## [Task item]
Each line of the records must appear in your answer exactly, with no pictures.
'''
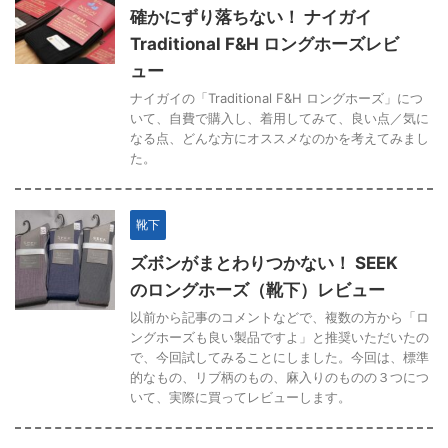
確かにずり落ちない！ ナイガイ
Traditional F&H ロングホーズレビ
ュー
ナイガイの「Traditional F&H ロングホーズ」につ
いて、自費で購入し、着用してみて、良い点／気に
なる点、どんな方にオススメなのかを考えてみまし
た。
靴下
ズボンがまとわりつかない！ SEEK
のロングホーズ（靴下）レビュー
以前から記事のコメントなどで、複数の方から「ロ
ングホーズも良い製品ですよ」と推奨いただいたの
で、今回試してみることにしました。今回は、標準
的なもの、リブ柄のもの、麻入りのものの３つにつ
いて、実際に買ってレビューします。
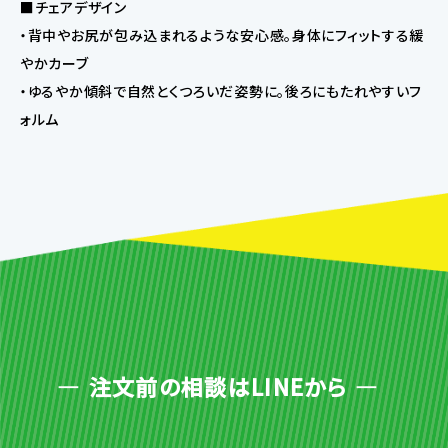
■チェアデザイン
・背中やお尻が包み込まれるような安心感。身体にフィットする緩
やかカーブ
・ゆるやか傾斜で自然とくつろいだ姿勢に。後ろにもたれやすいフ
ォルム
注文前の相談はLINEから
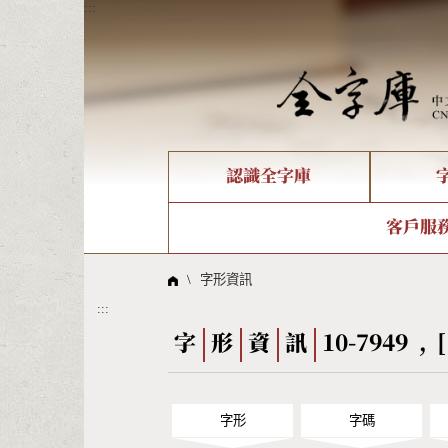
:::
認識全字庫
個人電腦造字處理工具
新字申請處理流程
字形即時顯示
全字庫介紹
IDS查詢
造字解
全字庫
部件
客戶服
問題集
意見
線上教學
倉頡查詢
筆順序
\
字形資訊
:::
Big5查詢
拼音
字
形
資
訊
10-7949 , [
字形
字碼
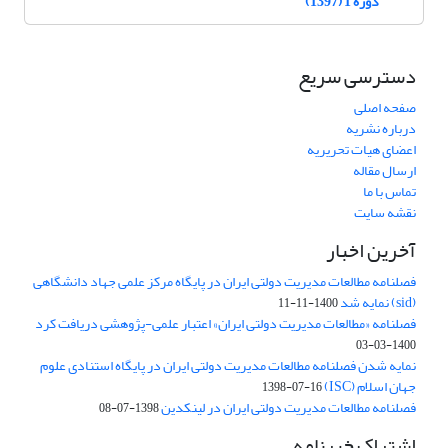
دوره 1 (1397)
دسترسی سریع
صفحه اصلی
درباره نشریه
اعضای هیات تحریریه
ارسال مقاله
تماس با ما
نقشه سایت
آخرین اخبار
فصلنامه مطالعات مدیریت دولتی ایران در پایگاه مرکز علمی جهاد دانشگاهی
(sid) نمایه شد
1400-11-11
فصلنامه «مطالعات مدیریت دولتی ایران» اعتبار علمی-پژوهشی دریافت کرد
1400-03-03
نمایه شدن فصلنامه مطالعات مدیریت دولتی ایران در پایگاه استنادی علوم
جهان اسلام (ISC)
1398-07-16
فصلنامه مطالعات مدیریت دولتی ایران در لینکدین
1398-07-08
اشتراک خبرنامه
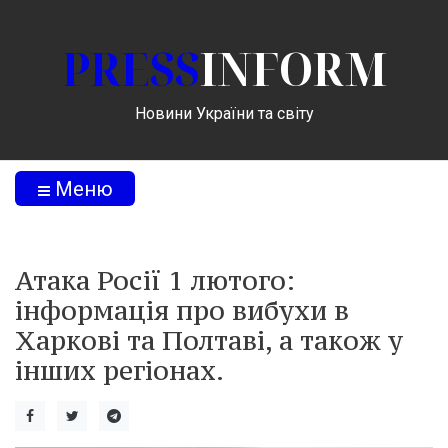
PRESS
INFORM
Новини України та світу
Меню
Атака Росії 1 лютого:
інформація про вибухи в
Харкові та Полтаві, а також у
інших регіонах.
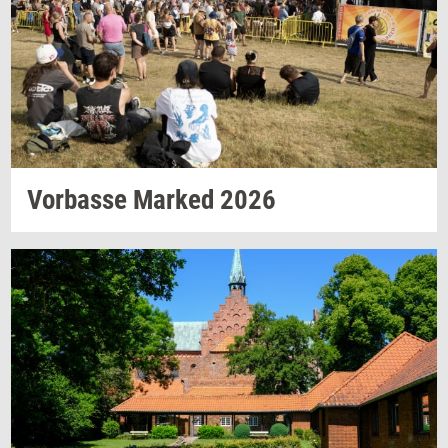
Vor­bas­se
Mar­ked
2026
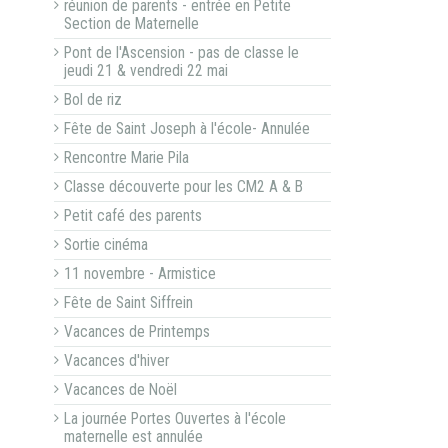
réunion de parents - entrée en Petite
Section de Maternelle
Pont de l'Ascension - pas de classe le
jeudi 21 & vendredi 22 mai
Bol de riz
Fête de Saint Joseph à l'école- Annulée
Rencontre Marie Pila
Classe découverte pour les CM2 A & B
Petit café des parents
Sortie cinéma
11 novembre - Armistice
Fête de Saint Siffrein
Vacances de Printemps
Vacances d'hiver
Vacances de Noël
La journée Portes Ouvertes à l'école
maternelle est annulée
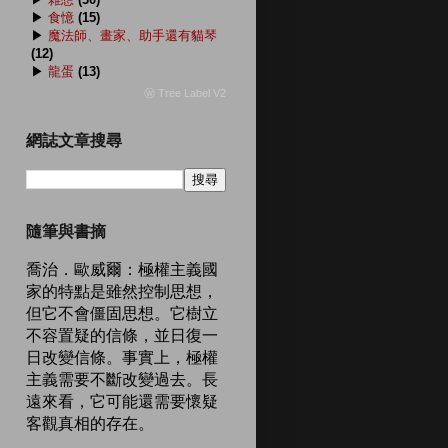
▶
食憶
(15)
▶
魔法師、畫家、助手還有貓琴
(12)
▶
龍蛋
(13)
ⓦ Tree Label V2
網誌文章搜尋
隨筆與書摘
喬治．歐威爾：極權主義國
家的特點是雖然控制思想，
但它不會僵固思想。它樹立
不容置疑的信條，並日復一
日改變信條。事實上，極權
主義需要不斷改變過去。長
遠來看，它可能還需要懷疑
客觀真相的存在。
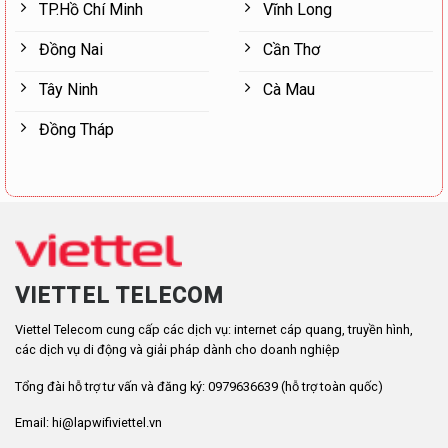
TP.Hồ Chí Minh
Vĩnh Long
Đồng Nai
Cần Thơ
Tây Ninh
Cà Mau
Đồng Tháp
VIETTEL TELECOM
Viettel Telecom cung cấp các dịch vụ: internet cáp quang, truyền hình,
các dịch vụ di động và giải pháp dành cho doanh nghiệp
Tổng đài hỗ trợ tư vấn và đăng ký: 0979636639 (hỗ trợ toàn quốc)
Email: hi@lapwifiviettel.vn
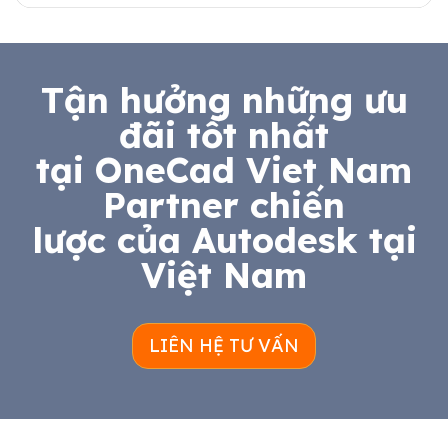
Tận hưởng những ưu
đãi tốt nhất
tại OneCad Viet Nam
Partner chiến
lược của Autodesk tại
Việt Nam
LIÊN HỆ TƯ VẤN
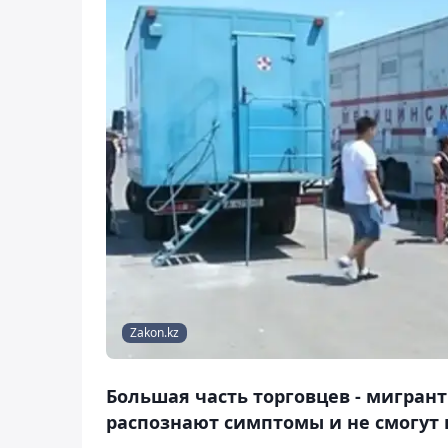
Zakon.kz
Большая часть торговцев - мигрант
распознают симптомы и не смогут 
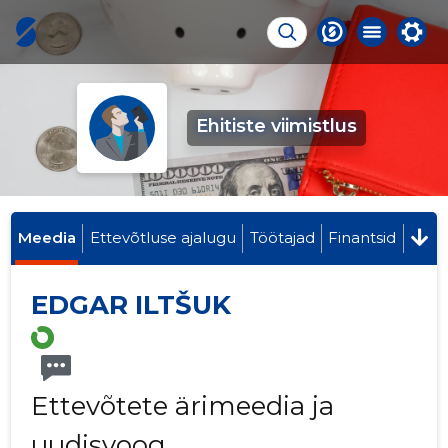
Ehitiste viimistlus
Meedia
Ettevõtluse ajalugu
Töötajad
Finantsid
EDGAR ILTŠUK
Ettevõtete ärimeedia ja
uudisvoog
'''
## [Task result]
確かにずり落ちない！ ナイガイ
Traditional F&H ロングホーズレビ
ュー
ナイガイの「Traditional F&H ロングホーズ」につ
いて、自費で購入し、着用してみて、良い点／気に
なる点、どんな方にオススメなのかを考えてみまし
た。
靴下
ズボンがまとわりつかない！ SEEK
のロングホーズ（靴下）レビュー
以前から記事のコメントなどで、複数の方から「ロ
ングホーズも良い製品ですよ」と推奨いただいたの
で、今回試してみることにしました。今回は、標準
的なもの、リブ柄のもの、麻入りのものの３つにつ
いて、実際に買ってレビューします。
■チェアデザイン
・背中やお尻が包み込まれるような安心感。身体にフィットする緩
やかカーブ
・ゆるやか傾斜で自然とくつろいだ姿勢に。後ろにもたれやすいフ
ォルム
注文前の相談はLINEから
:::
認識全字庫
個人電腦造字處理工具
新字申請處理流程
字形即時顯示
全字庫介紹
IDS查詢
造字解
全字庫
部件
客戶服
問題集
意見
線上教學
倉頡查詢
筆順序
\
字形資訊
:::
Big5查詢
拼音
字
形
資
訊
10-7949 , [
字形
字碼
دوره 1 (1397)
دسترسی سریع
صفحه اصلی
درباره نشریه
اعضای هیات تحریریه
ارسال مقاله
تماس با ما
نقشه سایت
آخرین اخبار
فصلنامه مطالعات مدیریت دولتی ایران در پایگاه مرکز علمی جهاد دانشگاهی
(sid) نمایه شد
1400-11-11
فصلنامه «مطالعات مدیریت دولتی ایران» اعتبار علمی-پژوهشی دریافت کرد
1400-03-03
نمایه شدن فصلنامه مطالعات مدیریت دولتی ایران در پایگاه استنادی علوم
جهان اسلام (ISC)
1398-07-16
فصلنامه مطالعات مدیریت دولتی ایران در لینکدین
1398-07-08
اشتراک خبرنامه
PRESS
INFORM
Новини України та світу
Меню
Атака Росії 1 лютого:
інформація про вибухи в
Харкові та Полтаві, а також у
інших регіонах.
Vor­bas­se
Mar­ked
2026
réunion de parents - entrée en Petite
Section de Maternelle
Pont de l'Ascension - pas de classe le
jeudi 21 & vendredi 22 mai
Bol de riz
Fête de Saint Joseph à l'école- Annulée
Rencontre Marie Pila
Classe découverte pour les CM2 A & B
Petit café des parents
Sortie cinéma
11 novembre - Armistice
Fête de Saint Siffrein
Vacances de Printemps
Vacances d'hiver
Vacances de Noël
La journée Portes Ouvertes à l'école
maternelle est annulée
▶
食憶
(15)
▶
魔法師、畫家、助手還有貓琴
(12)
▶
龍蛋
(13)
ⓦ Tree Label V2
網誌文章搜尋
隨筆與書摘
喬治．歐威爾：極權主義國
家的特點是雖然控制思想，
但它不會僵固思想。它樹立
不容置疑的信條，並日復一
日改變信條。事實上，極權
主義需要不斷改變過去。長
遠來看，它可能還需要懷疑
客觀真相的存在。
TP.Hồ Chí Minh
Vĩnh Long
Đồng Nai
Cần Thơ
Tây Ninh
Cà Mau
Đồng Tháp
VIETTEL TELECOM
Viettel Telecom cung cấp các dịch vụ: internet cáp quang, truyền hình,
các dịch vụ di động và giải pháp dành cho doanh nghiệp
Tổng đài hỗ trợ tư vấn và đăng ký: 0979636639 (hỗ trợ toàn quốc)
Email: hi@lapwifiviettel.vn
Tận hưởng những ưu
đãi tốt nhất
tại OneCad Viet Nam
Partner chiến
lược của Autodesk tại
Việt Nam
LIÊN HỆ TƯ VẤN
Zakon.kz
Большая часть торговцев - мигрант
распознают симптомы и не смогут 
Ehitiste viimistlus
Meedia
Ettevõtluse ajalugu
Töötajad
Finantsid
EDGAR ILTŠUK
Ettevõtete ärimeedia ja
uudisvoog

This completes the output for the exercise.